--- TASK DESCRIPTION ---
Please give back every entry in full, word for word, but none of the pictures.

Entries taken from a collection:
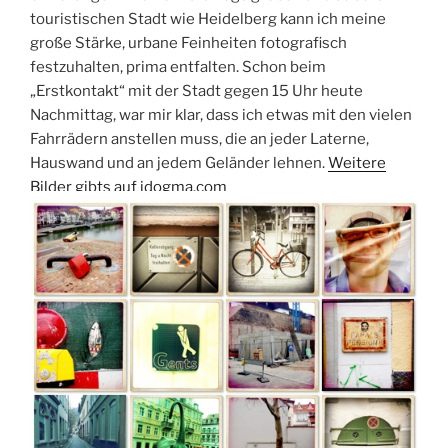
touristischen Stadt wie Heidelberg kann ich meine
große Stärke, urbane Feinheiten fotografisch
festzuhalten, prima entfalten. Schon beim
„Erstkontakt“ mit der Stadt gegen 15 Uhr heute
Nachmittag, war mir klar, dass ich etwas mit den vielen
Fahrrädern anstellen muss, die an jeder Laterne,
Hauswand und an jedem Geländer lehnen.
Weitere
Bilder gibts auf idogma.com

--- COMPLETED EXERCISE ---
touristischen Stadt wie Heidelberg kann ich meine
große Stärke, urbane Feinheiten fotografisch
festzuhalten, prima entfalten. Schon beim
„Erstkontakt“ mit der Stadt gegen 15 Uhr heute
Nachmittag, war mir klar, dass ich etwas mit den vielen
Fahrrädern anstellen muss, die an jeder Laterne,
Hauswand und an jedem Geländer lehnen.
Weitere
Bilder gibts auf idogma.com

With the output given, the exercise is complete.